Ohio is crucial to Trump’s path to 270 electoral votes. In Clinton’s campaign, however, Ohio is not considered a “must-win” state.

“We need reinvestment in Ohio, whether it’s roads or bridges. It would be much easier to make those kinds of investments if guys like Trump paid their fair share of taxes,” Ryan said. “It’s very much equivalent to what they did to Mitt Romney in 2012.”

Local labor leaders said they expected the issue to turn off voters in Ohio. “Anyone that earns a living has to pay taxes,” said Michael Gillis, a spokesman for the Ohio chapter of the AFL-CIO.

“Why should the steelworker in Cleveland, or the auto worker in Toledo have to pay taxes and Donald Trump doesn’t?” The AFL-CIO is a powerful organizing agent here — it’s 1,500 local unions plan to distribute 1.5 million pieces of mail and make 1.3 million phone calls for Clinton between now and Election Day, Gillis said.

Clinton’s on-the-ground ripping of Trump on Monday, however, is more personal than how Obama attacked Romney on taxes. Obama’s campaign used Romney’s tax returns to make a broader argument about the economy and the need to change the tax code — they hammered at the idea that a millionaire businessman was paying a lower tax rate than his assistant. Clinton, however, is using Trump’s lone public tax return to discredit him personally.

In her first speech of the day on Monday, Clinton painted Trump as a lousy businessman who profited at the expense of those who worked for him. “They all got hammered, while he was busy with his accountants trying to figure out how he could keep living like a billionaire,” she said. “Trump was taking from America with both hands and leaving the rest of us with the bill.”

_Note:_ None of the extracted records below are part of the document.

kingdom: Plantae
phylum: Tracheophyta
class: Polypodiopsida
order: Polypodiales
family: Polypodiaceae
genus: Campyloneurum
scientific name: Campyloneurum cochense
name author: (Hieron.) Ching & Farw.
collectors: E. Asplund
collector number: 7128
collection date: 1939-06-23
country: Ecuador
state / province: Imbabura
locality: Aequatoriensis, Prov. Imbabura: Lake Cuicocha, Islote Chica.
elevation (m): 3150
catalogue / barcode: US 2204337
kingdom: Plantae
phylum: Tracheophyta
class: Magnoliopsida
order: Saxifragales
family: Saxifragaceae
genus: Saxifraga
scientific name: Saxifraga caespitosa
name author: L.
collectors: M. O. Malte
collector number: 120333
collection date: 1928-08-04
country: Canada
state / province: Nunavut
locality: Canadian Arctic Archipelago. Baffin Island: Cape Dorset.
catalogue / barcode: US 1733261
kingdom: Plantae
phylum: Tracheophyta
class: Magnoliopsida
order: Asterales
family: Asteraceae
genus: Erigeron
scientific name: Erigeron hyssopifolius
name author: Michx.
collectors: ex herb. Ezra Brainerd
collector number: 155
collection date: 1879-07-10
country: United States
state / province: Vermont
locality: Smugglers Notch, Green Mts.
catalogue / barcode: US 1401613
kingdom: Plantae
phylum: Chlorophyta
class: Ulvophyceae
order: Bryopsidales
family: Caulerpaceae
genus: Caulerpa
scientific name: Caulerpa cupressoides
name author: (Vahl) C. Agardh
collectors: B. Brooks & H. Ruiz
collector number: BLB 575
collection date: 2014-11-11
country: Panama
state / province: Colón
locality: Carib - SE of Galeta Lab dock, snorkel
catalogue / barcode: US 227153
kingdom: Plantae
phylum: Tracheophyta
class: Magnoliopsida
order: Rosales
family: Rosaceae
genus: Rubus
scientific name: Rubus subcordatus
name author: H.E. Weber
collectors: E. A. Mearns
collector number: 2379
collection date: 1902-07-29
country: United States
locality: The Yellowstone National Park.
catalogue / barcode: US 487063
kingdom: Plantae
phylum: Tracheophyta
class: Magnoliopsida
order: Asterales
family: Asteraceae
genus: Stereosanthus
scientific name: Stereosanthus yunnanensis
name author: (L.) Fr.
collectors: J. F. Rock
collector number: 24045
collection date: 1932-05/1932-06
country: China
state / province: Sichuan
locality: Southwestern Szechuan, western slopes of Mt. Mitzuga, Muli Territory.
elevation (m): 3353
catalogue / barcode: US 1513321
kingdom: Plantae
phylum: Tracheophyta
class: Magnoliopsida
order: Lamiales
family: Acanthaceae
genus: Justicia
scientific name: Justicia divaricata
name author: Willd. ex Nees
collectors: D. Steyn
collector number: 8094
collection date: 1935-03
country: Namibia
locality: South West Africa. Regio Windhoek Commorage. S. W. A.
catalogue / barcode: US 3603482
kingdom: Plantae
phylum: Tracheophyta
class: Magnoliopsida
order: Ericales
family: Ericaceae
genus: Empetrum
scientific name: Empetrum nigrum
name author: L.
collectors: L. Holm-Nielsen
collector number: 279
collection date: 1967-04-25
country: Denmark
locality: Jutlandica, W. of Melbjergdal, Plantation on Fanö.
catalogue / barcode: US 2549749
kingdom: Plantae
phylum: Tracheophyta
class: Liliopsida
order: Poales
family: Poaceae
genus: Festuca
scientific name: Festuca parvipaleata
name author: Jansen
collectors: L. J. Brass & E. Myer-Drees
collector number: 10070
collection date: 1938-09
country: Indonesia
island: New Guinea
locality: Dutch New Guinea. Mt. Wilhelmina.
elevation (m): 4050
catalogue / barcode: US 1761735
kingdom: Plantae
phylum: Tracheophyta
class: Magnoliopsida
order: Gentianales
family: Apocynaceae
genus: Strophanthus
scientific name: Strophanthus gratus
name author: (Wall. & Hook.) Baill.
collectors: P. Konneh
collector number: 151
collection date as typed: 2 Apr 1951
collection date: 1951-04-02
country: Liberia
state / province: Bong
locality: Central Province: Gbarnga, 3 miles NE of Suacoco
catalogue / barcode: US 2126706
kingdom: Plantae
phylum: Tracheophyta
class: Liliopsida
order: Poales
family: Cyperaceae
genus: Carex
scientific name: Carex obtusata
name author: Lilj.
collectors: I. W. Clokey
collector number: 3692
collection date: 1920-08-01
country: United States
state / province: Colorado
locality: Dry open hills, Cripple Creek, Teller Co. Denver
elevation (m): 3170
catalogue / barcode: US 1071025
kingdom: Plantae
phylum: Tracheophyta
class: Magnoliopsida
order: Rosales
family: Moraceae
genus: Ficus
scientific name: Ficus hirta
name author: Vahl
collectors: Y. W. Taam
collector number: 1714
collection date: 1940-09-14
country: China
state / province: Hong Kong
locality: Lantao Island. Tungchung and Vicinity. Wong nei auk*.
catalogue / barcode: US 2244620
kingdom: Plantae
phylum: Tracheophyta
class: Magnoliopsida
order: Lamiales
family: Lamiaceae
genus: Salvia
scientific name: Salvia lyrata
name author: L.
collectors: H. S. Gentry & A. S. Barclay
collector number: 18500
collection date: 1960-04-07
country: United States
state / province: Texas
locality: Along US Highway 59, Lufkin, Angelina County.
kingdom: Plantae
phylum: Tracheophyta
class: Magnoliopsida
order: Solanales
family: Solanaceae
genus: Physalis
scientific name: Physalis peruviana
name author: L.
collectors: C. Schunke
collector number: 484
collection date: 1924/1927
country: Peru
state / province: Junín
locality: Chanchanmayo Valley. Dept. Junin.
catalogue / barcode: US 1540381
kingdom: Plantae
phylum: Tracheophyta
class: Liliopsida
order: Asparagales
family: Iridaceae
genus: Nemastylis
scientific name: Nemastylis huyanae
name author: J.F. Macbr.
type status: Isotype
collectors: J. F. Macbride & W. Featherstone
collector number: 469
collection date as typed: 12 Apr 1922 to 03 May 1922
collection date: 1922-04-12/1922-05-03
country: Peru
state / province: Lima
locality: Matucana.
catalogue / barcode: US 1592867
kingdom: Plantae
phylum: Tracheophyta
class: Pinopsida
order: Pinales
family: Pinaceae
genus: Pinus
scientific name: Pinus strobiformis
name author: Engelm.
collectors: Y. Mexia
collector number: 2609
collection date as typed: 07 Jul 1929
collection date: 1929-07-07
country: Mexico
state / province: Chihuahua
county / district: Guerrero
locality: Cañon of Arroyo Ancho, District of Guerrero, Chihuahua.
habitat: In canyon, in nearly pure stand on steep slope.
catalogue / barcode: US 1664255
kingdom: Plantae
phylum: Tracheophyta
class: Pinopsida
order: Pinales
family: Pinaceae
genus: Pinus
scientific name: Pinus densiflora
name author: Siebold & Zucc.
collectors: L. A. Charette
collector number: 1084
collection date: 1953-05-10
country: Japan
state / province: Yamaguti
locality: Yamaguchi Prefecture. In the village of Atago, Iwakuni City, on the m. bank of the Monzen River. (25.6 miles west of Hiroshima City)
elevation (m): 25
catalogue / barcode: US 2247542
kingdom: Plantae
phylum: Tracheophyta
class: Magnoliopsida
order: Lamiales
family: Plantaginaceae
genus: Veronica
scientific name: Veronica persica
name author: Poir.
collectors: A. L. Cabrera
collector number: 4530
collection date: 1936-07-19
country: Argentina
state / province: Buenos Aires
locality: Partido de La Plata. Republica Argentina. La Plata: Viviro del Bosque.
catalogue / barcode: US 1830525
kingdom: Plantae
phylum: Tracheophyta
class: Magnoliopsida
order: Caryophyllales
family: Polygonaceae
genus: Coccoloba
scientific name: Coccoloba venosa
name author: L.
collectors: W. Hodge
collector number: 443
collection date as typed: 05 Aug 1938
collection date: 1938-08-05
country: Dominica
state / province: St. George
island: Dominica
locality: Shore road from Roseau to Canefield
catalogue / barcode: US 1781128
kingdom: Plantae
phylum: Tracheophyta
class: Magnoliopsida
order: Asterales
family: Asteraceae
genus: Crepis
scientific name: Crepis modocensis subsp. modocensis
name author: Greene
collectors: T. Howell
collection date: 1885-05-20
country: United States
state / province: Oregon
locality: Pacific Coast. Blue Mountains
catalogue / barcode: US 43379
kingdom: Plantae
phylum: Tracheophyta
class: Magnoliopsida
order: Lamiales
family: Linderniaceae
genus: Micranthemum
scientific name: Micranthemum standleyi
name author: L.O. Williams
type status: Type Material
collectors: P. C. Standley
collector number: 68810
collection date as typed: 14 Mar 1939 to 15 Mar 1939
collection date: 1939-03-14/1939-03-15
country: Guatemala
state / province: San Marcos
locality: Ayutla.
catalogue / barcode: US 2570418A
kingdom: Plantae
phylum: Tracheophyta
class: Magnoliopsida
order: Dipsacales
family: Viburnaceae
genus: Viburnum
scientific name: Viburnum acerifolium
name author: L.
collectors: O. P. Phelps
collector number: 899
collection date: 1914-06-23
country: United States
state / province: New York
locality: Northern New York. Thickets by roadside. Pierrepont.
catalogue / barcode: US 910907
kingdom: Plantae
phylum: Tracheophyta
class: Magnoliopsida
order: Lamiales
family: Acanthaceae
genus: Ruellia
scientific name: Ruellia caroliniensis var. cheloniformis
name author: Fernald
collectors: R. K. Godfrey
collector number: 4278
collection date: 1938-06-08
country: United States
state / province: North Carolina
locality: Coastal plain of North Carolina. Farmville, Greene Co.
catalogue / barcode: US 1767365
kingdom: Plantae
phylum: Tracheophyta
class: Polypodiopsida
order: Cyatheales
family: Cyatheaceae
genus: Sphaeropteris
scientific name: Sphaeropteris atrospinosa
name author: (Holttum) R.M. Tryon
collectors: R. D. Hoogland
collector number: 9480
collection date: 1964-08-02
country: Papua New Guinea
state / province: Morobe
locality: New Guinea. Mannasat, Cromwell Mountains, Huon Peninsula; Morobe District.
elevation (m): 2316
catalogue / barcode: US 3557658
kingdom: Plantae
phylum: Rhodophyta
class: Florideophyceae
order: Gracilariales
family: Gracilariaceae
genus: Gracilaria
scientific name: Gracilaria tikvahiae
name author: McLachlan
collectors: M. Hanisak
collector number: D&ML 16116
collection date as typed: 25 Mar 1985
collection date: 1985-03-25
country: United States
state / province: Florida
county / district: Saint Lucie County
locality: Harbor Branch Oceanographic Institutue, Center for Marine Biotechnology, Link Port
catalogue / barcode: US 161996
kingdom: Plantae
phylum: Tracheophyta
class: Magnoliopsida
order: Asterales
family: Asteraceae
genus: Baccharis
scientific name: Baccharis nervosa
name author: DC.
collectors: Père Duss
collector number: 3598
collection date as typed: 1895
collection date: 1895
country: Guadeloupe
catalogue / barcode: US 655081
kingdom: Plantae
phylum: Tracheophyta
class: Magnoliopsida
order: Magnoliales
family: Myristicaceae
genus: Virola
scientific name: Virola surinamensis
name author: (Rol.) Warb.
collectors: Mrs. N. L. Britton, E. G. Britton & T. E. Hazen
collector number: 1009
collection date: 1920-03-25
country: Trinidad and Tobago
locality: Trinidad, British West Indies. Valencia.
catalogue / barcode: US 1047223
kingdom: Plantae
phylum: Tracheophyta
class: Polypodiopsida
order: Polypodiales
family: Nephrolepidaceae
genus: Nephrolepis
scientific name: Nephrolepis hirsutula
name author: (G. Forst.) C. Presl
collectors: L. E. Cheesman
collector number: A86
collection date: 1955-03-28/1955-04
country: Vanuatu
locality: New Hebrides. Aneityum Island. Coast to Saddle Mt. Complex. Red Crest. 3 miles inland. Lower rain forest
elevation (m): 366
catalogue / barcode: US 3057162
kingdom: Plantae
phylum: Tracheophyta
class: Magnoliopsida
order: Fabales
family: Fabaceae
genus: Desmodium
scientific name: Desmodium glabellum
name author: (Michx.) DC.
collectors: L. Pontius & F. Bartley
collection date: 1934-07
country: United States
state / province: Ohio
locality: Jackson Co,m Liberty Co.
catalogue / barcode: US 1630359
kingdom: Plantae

In Akron, she asked: “Who loses money on casinos?”

“Yesterday, his campaign was bragging that it makes him a genius,” Clinton added. “What kind of genius loses a billion dollars in a single year?”

The new line of attack on Trump comes as Clinton appears to be putting a renewed focus on Ohio after virtually ignoring it for the critical month of September. She made two campaign stops Monday — in recent weeks, Clinton has been making just one public campaign stop per day. And Bill Clinton was scheduled to begin his bus tour across the Eastern Ohio and the Mahoning Valley on Tuesday — once one of the largest steel producers in the country that has lost thousands of jobs to Chinese manufacturers.

Her reappearance here was also an opportunity to try and win over skeptical voters who may have been attracted to Trump’s bashing of NAFTA — Clinton framed herself as the only candidate dedicated to “protecting taxpayers, consumers, small business and workers.”

She blasted the Obama-backed Trans-Pacific Partnership for favoring large corporations, a deal she once supported. “It’s just one reason why I oppose TPP now, I’ll oppose it after the election, and I’ll oppose it as President — because it’s one sided and unfair for American workers,” she said.

Some Democrats, however, were skeptical of making any bets after underestimating Trump’s appeal for too long.

“He lost a billion dollars during a boom,” said David Detris, chairman of the Democratic party in Mahoning County, which has voted Democratic since Richard Nixon. “But anything I thought I knew about politics has been set on its head.”